Funny, I noticed I did that thing Dr. Brené Brown calls “the hustle” for their acceptance. The hustle was listing as quickly as I could all the reasons why they shouldn’t worry about being in a contract with us.
e.g. I’m medicated, successful, never go off my medication, own a home, am married, really all random things that don’t prove anything.
Their reaction from my point of view was pleasant, acceptable and surprised. I’m not sure if that is even accurate.
One of the last things I said to them was: I hope I haven’t scared you…….arhgggg!
Not my best work in disclosing my mental status with a potential client. I’m grateful for the courage I had to do it. It was the first time I shared about my diagnoses with a client without whom I didn’t already have a deeply connected relationship.

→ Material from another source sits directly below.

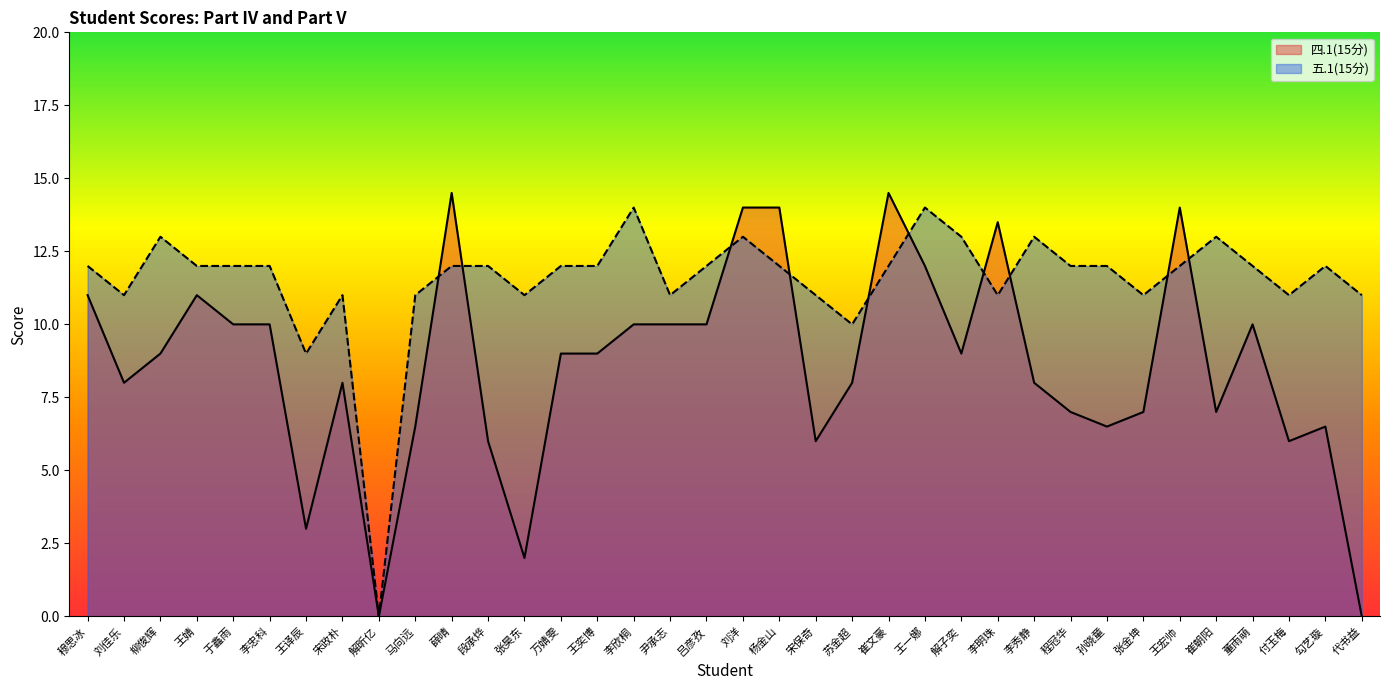

Does the chart have visible grid lines?

No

When I think about how many individuals are not getting the help they need, either because of lack of resources or self-imposed stigma, my heart breaks. I know what it’s like to live with this illness and to experience the stigma attached to it
What I went through last week, the fear, anxiety, uncertainty and risk was nothing compared to the impact that limited Mental Health resources has on individuals and families. It was nothing compared to the impact of the shame and the pervasive stigma we experience on a daily basis.
I’d do it again, and it was a milestone for me to be open about this in front of a potential client.
This past week, our contract was signed by all parties.
Whether the client had a concern about my mental health history or not did not seem to influence their decision to move forward. The experience of sharing with our new clients had a positive impact on my overall confidence. Something had been lifted off of me. When I stop trying to prove my worth and just be who I am, life becomes easy.
In the past week, I’ve experienced myself as very centered and grounded. I’ve noticed I am more effective, I’m connected with people at a deeper level, and I have an intense level of clarity that truly feels unfamiliar. It’s been easier to make all decisions, and there has been a dramatic decrease in the amount I normally procrastinate.
Disclosing your mental health status in your workplace is entirely your choice. And understanding the impacts is also your responsibility. There are many resources to learn and understand your rights and give you some good ideas in how you go about it if you chose.
Mental Health Works
Mental Health Works is a nationally available program of the Canadian Mental Health Association (CMHA) that builds capacity within Canadian workplaces to effectively address the many issues related to mental health in the workplace. This website has many resources for both employees and employers.